What is asked ▸
a. Reproduce the stretch of the passage about death from "James added that" through "our deepest energies.".
b. In the passage about death, condense the paragraph beginning "Of course, age is a big factor" into a short bulleted list that keeps its main facts.

Text block ▸
□ □ □ □ □
James added that “the luster of the present hour is always borrowed from the background of possibilities it goes with.” In other words, you can’t effectively live in the moment or in the present without considering the future. James went on to say that a nameless Unheimlichkeit, i.e., eeriness, comes over us at the thought of there being nothing eternal in our final purpose, in the objects of those loves and aspirations which are our deepest energies.
Of course, age is a big factor in one’s desire or ability to embrace death. The person still establishing him- or herself in a career and raising a family may not find time to pause and see the need for such an interest. While I gave it passing thoughts in my younger years, I didn’t really get interested in it until after the age of 50. Now, at 77, with family raising and work life well behind me, and with a growing number of health-related issues, I can’t help think about it. What puzzles me is that people in my own age group with similar or greater health issues are often among those who give me the “one life at a time” pitch. They act like they are content in continuing to be “one with their toys,” even the few toys they have left, but I suspect that most of them are just repressing their anxieties and burying their heads in the sand.
“When a man is seventy-five he cannot help sometimes thinking about death,” wrote the great philosopher and poet Goethe. “The thought of it leaves me perfectly calm, for I am convinced that our spirit is absolutely indestructible…it is like the sun which only seems to sink and in reality never sinks at all.”
Existentialist philosopher Søren Kierkegaard wrote: “If there were no eternal consciousness in a man, if at the foundation of all there lay only a wildly seething power which writhing with obscure passions produced everything that is great and everything that is insignificant, if a bottomless void never satiated lay hidden beneath all – what then would life be but despair?” Kierkegaard called “Philistinism” the worst kind of despair. The Philistine, as Kierkegaard saw him, is someone so tranquilized in the mundane or the trivial that he lacks the awareness that he is even in despair. “For Philistinism thinks it is in control of possibility; it thinks that when it has decoyed this prodigious elasticity into the field of probability or into the mad-house, it holds it a prisoner; it carries possibility around like a prisoner in the cage of the probable, shows it off, imagines itself to be the master, does not take note that precisely thereby it has taken itself captive to be the slave of spiritlessness and to be the most pitiful of all things…but Philistinism spiritlessly celebrates its triumph.”
□ □ □ □ □
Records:

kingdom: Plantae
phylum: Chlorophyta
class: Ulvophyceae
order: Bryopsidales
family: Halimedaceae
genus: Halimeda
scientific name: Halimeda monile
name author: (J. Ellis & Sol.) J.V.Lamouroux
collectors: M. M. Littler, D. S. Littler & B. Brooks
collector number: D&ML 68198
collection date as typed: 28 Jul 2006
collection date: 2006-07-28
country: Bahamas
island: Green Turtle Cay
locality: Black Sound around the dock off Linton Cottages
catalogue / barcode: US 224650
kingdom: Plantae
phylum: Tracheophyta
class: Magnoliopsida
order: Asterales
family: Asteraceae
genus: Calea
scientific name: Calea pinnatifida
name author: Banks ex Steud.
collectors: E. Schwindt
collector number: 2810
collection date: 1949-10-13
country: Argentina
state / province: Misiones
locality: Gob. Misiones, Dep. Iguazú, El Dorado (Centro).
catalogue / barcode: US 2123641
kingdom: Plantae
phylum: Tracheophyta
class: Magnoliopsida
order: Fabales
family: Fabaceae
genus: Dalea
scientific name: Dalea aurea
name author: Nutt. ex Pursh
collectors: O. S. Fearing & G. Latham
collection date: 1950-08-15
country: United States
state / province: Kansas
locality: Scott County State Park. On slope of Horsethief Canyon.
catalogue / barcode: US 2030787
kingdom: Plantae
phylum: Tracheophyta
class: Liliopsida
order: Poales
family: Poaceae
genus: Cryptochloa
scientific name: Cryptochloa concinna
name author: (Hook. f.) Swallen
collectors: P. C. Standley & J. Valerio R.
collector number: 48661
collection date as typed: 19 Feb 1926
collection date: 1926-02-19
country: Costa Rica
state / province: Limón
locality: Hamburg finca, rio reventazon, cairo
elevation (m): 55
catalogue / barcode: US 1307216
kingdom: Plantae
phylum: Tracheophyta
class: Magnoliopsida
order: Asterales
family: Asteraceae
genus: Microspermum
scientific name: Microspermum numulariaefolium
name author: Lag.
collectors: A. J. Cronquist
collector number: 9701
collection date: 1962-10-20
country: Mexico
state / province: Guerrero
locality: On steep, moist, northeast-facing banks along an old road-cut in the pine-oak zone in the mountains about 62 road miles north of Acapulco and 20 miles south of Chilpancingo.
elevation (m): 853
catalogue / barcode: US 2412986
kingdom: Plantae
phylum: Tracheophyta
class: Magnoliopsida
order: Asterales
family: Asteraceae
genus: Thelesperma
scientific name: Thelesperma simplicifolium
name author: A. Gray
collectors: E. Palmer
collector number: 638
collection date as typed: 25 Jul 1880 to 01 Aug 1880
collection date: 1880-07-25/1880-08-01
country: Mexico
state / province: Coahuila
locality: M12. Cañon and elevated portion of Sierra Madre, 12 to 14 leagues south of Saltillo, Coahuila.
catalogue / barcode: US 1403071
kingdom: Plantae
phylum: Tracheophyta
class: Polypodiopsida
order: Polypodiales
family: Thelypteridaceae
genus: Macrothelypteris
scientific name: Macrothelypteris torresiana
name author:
□ □ □ □ □
Problem solutions ▸
a.
James added that “the luster of the present hour is always borrowed from the background of possibilities it goes with.” In other words, you can’t effectively live in the moment or in the present without considering the future. James went on to say that a nameless Unheimlichkeit, i.e., eeriness, comes over us at the thought of there being nothing eternal in our final purpose, in the objects of those loves and aspirations which are our deepest energies.

b.
- Age strongly affects a person's desire or ability to embrace death.
- People still building careers and raising families may have no time to see the need for such an interest.
- The writer gave it only passing thought when younger and became truly interested after age 50.
- Now 77, with family raising and work behind them and growing health issues, the writer can't help thinking about it.
- Peers with similar or worse health often offer the "one life at a time" pitch and seem content being "one with their toys."
- The writer suspects most of them are repressing their anxieties and burying their heads in the sand.